> _Required task 1_:
In the gallery announcement, how does the text show that Brandt's subject matter physically informs his work?

M+B Gallery at Art Los Angeles Contemporary show
M+B is pleased to announce its participation at Art Los Angeles Contemporary from January 19 – 22, 2012 at the Barker Hanger located at 3021 Airport Avenue in Santa Monica, California. Please come visit us at Booth D6, where M+B will present works by gallery artists Matthew Brandt, Sam Falls and Matthew Porter.
Matthew Brandt (b. 1982, Los Angeles) received his BFA from Cooper Union in 2004 and MFA from the University of California Los Angeles (UCLA) in 2008. Interested in physicality, process and landscape, Brandt’s ability to stretch the readings of an image, multiplying them both physically and conceptually, speaks directly to his interest in how images loom and meanings shift within a shared visual history. His Lakes and Reservoirs reflect the artist’s engagement with the great American landscape photographers, but with an ease, humor and youthful energy. Whether creating sodium gum bichromate prints of bees from a pigment created from the bees themselves, or leaving photographs of lakes soaking in the water of their source, his subject matter visually and physically informs the work. It is all part of Brandt’s continual investigation into the charge that imbues meaning within an image. His work is the clever manifestation of a photographic alchemist, satisfying the urge for the tangible and grounding us in the present. Brandt’s precocious talent has landed him in the permanent collections of the Los Angeles County Museum of Art (LACMA), the Armand Hammer Museum (Los Angeles), the Elton John Collection. and the Statoil Collection. His recent solo exhibition at M+B was met with critical attention, selected by Modern Painters as part of “The 100 Best Fall Shows.” Brandt currently lives and works in Los Angeles.

> _Provided material_:
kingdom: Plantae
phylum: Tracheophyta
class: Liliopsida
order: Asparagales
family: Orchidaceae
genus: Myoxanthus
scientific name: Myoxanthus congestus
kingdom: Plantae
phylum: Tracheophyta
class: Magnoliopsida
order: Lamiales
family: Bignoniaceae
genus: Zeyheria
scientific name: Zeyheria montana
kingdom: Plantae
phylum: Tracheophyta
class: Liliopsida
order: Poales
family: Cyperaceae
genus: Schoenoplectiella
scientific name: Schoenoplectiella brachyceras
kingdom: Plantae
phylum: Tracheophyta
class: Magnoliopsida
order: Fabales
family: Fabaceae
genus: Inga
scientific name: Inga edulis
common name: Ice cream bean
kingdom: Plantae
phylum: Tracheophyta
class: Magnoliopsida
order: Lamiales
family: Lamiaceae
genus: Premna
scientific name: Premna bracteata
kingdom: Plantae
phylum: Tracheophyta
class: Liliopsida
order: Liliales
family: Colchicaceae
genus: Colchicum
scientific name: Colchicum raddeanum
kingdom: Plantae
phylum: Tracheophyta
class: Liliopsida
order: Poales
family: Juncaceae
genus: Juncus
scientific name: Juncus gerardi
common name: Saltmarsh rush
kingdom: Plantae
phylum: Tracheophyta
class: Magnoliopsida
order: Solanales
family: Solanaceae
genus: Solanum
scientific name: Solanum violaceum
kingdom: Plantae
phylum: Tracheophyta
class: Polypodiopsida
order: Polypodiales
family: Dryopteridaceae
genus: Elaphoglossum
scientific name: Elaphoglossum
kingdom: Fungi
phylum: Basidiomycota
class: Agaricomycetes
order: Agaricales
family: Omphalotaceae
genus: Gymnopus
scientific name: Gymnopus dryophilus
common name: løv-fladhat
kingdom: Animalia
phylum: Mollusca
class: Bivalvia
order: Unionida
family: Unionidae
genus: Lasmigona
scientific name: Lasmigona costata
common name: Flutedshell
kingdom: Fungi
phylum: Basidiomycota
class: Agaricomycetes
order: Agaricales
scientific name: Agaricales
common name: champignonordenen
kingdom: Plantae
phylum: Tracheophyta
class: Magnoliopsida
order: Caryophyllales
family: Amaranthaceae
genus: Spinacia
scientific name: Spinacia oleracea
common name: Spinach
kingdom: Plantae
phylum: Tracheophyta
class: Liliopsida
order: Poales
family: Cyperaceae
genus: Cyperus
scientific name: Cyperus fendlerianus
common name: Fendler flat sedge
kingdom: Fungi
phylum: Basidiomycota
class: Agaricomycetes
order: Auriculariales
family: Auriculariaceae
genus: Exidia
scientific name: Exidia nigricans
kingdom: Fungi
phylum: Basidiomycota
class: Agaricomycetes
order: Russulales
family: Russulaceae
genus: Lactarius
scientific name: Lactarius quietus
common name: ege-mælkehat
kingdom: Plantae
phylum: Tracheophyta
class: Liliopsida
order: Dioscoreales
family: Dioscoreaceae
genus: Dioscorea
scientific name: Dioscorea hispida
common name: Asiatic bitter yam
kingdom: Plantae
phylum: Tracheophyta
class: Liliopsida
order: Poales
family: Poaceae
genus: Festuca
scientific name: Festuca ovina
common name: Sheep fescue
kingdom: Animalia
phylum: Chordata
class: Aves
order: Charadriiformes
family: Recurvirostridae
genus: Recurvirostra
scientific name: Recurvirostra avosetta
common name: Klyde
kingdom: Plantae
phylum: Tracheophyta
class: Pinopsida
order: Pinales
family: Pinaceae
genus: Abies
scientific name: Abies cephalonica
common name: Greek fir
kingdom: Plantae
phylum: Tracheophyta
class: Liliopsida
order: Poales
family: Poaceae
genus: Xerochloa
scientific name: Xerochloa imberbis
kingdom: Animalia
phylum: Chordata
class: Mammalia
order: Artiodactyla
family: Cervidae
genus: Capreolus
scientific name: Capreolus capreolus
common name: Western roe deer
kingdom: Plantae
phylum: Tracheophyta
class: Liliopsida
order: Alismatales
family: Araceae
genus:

> _Required task 2_:
Copy the entries verbatim, starting with the line with "common name: Western roe deer" and going on through the end of the entries.

> _Written response 1_:
He makes the work from its own subjects. His sodium gum bichromate prints of bees use a pigment made from the bees themselves, and he leaves photographs of lakes soaking in water from those same lakes.

> _Written response 2_:
common name: Western roe deer
kingdom: Plantae
phylum: Tracheophyta
class: Liliopsida
order: Alismatales
family: Araceae
genus:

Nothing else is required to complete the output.